Task instructions:
Please pick up the article on the UC Davis graduate groups' letters against Acting Chancellor Hexter's appointment and continue it from the point where it stops.

Excerpt:

UC Davis graduate groups issue letters in opposition of Acting Chancellor Hexter’s appointment


Comparative literature and cultural studies graduate groups call for Hexter’s immediate suspension

Recently, graduate groups in the comparative literature and cultural studies departments at UC Davis sent out letters opposing the appointment of Acting Chancellor Ralph J. Hexter. The 21 total signees include graduate students, teaching assistants and doctoral students from all levels.

Both letters specify why Hexter should be immediately suspended and demand a free, democratic election of the new chancellor. The three points detailed in the letters include Hexter’s role in the privatization of UC Davis, his involvement in incidents such as the 2011 pepper spray incident and his undemocratic appointment.

The graduates not only accuse Hexter of condoning the violations that Chancellor Linda P.B. Katehi is being investigated for, but also criticize him for encouraging and supporting actions toward the privatization of public universities like UC Davis.

“We call for the immediate suspension of Hexter’s appointment as chancellor and demand a free election on the basis of equal undergraduate, graduate, and faculty (both senate and temporary lecturers) participation to determine which figure (or figures) most appropriately represent our public community against the encroachment of private interests whose damage to the university’s reputation and public commitment is already so severe,” both letters stated.

Extracted data entries:
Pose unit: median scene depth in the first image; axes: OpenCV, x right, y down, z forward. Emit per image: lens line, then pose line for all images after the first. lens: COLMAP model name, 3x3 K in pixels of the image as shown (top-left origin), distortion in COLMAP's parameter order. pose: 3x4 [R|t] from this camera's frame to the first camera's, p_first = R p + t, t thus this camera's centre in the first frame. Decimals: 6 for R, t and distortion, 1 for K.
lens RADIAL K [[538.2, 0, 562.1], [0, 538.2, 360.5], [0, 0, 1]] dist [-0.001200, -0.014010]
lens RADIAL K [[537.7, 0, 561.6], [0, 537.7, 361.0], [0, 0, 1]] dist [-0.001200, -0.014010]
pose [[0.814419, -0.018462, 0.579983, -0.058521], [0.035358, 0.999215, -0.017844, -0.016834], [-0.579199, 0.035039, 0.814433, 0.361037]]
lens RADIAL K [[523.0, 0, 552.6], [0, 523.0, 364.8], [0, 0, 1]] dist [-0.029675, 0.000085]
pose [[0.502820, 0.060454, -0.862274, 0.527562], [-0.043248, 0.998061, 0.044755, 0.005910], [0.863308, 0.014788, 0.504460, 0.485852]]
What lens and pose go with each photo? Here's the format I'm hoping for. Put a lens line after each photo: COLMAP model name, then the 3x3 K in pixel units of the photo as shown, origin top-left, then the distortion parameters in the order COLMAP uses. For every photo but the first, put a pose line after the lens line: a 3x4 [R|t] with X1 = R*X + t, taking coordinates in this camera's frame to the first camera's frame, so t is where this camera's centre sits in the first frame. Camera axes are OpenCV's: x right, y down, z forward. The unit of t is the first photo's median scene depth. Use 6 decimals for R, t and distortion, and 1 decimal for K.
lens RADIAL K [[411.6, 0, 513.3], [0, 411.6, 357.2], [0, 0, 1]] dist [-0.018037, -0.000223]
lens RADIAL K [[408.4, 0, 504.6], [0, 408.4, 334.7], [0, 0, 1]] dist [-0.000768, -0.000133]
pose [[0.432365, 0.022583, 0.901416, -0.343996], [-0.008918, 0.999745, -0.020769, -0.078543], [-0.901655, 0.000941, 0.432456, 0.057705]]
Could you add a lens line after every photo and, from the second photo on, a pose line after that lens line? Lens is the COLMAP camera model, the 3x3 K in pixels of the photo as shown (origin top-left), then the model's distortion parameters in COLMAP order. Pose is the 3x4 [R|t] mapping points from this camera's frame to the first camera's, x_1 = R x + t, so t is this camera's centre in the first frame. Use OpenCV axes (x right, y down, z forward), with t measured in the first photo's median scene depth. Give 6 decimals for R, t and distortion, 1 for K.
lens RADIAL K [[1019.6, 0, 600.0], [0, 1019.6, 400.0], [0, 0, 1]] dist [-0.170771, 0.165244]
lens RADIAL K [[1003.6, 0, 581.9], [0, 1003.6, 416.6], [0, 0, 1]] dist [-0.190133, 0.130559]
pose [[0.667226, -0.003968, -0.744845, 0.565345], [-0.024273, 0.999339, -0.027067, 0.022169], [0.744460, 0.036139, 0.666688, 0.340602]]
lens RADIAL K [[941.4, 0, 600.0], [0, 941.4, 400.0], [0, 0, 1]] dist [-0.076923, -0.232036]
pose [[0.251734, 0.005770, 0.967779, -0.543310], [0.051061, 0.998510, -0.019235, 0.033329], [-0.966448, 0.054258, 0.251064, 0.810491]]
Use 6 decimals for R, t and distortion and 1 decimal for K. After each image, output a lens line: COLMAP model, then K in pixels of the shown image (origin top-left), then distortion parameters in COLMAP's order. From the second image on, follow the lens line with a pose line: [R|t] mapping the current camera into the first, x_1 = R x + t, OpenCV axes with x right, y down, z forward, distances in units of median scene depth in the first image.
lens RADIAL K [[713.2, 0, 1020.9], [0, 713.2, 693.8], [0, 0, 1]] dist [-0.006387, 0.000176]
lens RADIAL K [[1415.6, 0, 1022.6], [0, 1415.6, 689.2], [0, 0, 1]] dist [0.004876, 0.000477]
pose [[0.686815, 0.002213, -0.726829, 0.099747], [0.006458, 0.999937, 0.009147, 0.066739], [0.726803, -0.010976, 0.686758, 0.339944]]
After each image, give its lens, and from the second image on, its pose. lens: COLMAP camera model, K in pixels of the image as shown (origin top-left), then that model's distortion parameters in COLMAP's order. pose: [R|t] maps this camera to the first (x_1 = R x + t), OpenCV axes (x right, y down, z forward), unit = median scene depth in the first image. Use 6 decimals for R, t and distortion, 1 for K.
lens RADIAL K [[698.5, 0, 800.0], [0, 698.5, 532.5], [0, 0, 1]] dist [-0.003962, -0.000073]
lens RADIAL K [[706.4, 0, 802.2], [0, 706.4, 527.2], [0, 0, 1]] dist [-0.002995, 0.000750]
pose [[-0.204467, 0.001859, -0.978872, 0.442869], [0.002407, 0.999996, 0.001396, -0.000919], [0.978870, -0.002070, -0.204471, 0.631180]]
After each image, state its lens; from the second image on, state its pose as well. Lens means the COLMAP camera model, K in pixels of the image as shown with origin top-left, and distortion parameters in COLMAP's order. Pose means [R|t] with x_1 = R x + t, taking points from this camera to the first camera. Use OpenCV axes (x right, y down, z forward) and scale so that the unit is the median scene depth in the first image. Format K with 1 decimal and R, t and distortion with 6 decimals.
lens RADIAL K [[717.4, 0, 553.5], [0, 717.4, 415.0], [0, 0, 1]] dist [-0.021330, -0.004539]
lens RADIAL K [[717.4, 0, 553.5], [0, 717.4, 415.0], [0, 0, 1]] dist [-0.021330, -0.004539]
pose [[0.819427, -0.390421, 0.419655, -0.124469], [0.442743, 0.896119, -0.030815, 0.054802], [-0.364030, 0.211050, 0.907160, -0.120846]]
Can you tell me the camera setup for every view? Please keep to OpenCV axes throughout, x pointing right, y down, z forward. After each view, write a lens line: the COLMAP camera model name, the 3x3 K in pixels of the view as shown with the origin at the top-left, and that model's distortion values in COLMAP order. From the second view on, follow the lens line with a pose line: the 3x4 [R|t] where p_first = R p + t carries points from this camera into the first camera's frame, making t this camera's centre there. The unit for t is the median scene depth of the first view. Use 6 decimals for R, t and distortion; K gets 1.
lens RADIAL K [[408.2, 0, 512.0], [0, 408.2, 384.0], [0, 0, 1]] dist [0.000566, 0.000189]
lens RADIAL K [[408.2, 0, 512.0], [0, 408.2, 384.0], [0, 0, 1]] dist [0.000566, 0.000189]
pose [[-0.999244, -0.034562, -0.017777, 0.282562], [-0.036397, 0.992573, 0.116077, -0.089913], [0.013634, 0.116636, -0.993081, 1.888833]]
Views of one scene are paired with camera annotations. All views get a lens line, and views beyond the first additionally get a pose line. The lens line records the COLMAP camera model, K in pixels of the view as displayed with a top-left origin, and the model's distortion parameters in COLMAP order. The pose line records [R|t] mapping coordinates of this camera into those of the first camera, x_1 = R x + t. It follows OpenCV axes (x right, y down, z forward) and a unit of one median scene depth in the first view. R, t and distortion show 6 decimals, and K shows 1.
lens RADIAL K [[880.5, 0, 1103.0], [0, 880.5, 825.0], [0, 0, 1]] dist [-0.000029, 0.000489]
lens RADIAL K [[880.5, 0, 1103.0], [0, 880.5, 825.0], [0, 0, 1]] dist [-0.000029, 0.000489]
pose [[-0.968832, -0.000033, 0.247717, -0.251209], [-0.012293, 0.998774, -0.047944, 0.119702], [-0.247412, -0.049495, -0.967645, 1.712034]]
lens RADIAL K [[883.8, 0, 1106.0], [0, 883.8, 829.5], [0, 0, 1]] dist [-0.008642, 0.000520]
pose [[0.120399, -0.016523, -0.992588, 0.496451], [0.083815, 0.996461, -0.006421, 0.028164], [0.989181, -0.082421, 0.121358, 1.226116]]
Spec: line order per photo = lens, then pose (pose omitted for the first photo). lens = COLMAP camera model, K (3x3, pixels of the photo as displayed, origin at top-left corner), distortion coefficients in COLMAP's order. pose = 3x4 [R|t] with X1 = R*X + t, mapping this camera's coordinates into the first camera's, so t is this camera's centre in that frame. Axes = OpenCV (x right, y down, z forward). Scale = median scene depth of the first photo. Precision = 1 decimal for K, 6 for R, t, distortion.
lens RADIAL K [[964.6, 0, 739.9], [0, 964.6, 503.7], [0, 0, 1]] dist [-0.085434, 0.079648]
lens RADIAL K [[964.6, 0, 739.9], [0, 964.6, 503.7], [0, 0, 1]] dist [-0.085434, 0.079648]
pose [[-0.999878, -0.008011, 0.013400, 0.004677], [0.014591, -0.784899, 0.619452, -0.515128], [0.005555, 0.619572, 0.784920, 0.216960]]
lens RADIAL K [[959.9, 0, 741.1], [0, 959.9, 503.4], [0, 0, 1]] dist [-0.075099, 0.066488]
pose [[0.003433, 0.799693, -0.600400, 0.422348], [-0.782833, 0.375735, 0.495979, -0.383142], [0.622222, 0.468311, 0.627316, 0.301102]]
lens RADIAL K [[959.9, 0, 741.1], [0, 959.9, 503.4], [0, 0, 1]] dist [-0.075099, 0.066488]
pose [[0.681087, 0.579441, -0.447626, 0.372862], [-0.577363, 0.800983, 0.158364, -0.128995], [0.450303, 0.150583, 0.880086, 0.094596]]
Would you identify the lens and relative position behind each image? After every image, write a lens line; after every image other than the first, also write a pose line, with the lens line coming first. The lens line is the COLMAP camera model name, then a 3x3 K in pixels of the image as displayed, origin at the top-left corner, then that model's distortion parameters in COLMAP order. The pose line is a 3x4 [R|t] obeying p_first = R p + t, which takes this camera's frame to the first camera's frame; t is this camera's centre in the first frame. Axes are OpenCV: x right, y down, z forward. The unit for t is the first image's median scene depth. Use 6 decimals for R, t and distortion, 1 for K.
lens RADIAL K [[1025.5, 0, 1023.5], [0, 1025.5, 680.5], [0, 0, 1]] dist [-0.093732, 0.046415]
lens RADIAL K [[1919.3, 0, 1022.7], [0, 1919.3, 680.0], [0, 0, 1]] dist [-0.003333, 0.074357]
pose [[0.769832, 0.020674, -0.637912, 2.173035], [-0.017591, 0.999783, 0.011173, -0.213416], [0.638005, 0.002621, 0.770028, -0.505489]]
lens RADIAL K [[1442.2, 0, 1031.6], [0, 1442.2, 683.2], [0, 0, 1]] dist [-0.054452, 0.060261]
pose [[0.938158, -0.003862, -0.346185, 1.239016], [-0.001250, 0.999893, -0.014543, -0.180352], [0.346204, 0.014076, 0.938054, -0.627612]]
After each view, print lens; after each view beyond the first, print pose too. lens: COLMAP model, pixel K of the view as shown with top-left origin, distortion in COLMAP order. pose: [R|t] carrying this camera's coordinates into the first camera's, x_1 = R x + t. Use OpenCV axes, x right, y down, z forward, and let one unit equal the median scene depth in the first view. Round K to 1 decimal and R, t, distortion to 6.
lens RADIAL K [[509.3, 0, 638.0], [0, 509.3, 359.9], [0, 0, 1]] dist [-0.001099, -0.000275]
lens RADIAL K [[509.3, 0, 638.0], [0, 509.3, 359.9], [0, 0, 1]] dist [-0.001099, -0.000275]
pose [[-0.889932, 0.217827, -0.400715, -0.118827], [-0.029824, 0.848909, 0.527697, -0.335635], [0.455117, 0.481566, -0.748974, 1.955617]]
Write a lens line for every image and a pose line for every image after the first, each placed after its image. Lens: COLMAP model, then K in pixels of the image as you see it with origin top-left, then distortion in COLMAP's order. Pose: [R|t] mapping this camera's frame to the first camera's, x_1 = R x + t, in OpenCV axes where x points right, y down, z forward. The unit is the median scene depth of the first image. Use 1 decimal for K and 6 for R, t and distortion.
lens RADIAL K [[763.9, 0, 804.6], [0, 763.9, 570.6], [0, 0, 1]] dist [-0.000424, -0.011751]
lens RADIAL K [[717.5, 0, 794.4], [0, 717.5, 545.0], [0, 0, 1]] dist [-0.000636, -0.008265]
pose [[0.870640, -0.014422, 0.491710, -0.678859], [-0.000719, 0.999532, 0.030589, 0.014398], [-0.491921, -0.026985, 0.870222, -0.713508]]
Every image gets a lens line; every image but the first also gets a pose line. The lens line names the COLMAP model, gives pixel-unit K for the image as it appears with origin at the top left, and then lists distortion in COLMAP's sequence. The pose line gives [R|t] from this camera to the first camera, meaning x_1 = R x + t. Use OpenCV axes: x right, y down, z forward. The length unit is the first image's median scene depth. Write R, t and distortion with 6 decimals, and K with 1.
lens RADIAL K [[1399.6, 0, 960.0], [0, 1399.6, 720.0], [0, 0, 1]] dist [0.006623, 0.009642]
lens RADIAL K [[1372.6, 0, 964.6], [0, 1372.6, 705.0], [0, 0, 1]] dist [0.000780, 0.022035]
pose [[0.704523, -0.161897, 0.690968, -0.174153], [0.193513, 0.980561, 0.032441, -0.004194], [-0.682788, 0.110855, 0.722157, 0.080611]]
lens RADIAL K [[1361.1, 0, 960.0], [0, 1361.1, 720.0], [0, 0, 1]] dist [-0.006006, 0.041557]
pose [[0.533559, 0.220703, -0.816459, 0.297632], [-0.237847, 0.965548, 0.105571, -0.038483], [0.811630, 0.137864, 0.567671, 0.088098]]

Task output:
Amy Riddle, a doctoral student in comparative literature and a parent of two children, said that she has been affected by the reallocation of Orchard Park to Solano Park. She believes the move is an effect of reduced availability of family student housing under the administrations of both Katehi and Hexter. She said that continually attending organized protests and meetings to keep rent from increasing and to prevent the closure of Solano Park has taken a toll on her teaching, studies and children.

“As a parent of two, my life as a graduate student at UC Davis has been extremely difficult under Katehi,” Riddle said via email. “Katehi and Hexter are responsible for the increased privatization of this university, including the planned redevelopment of family housing that will lead to a significant increase in rent for student families, and most likely more cuts for childcare support for student families.”

Anna Einarsdottir, a graduate student in comparative literature, said that she has not only been financially affected by the closure of family student housing, but also deplores the administration for the direction it is taking toward a less diverse UC Davis student body.

“UC Davis under Katehi’s control has cut down childcare support for student families and completely cancelled all support for undergraduate student families,” Einarsdottir wrote via email. “Katehi’s response to issues raised around the fairness of this has been very negative and she seems simply not to care that this will keep people with children to support away from Davis. This, in turn, will lead to [a] less diverse student population.”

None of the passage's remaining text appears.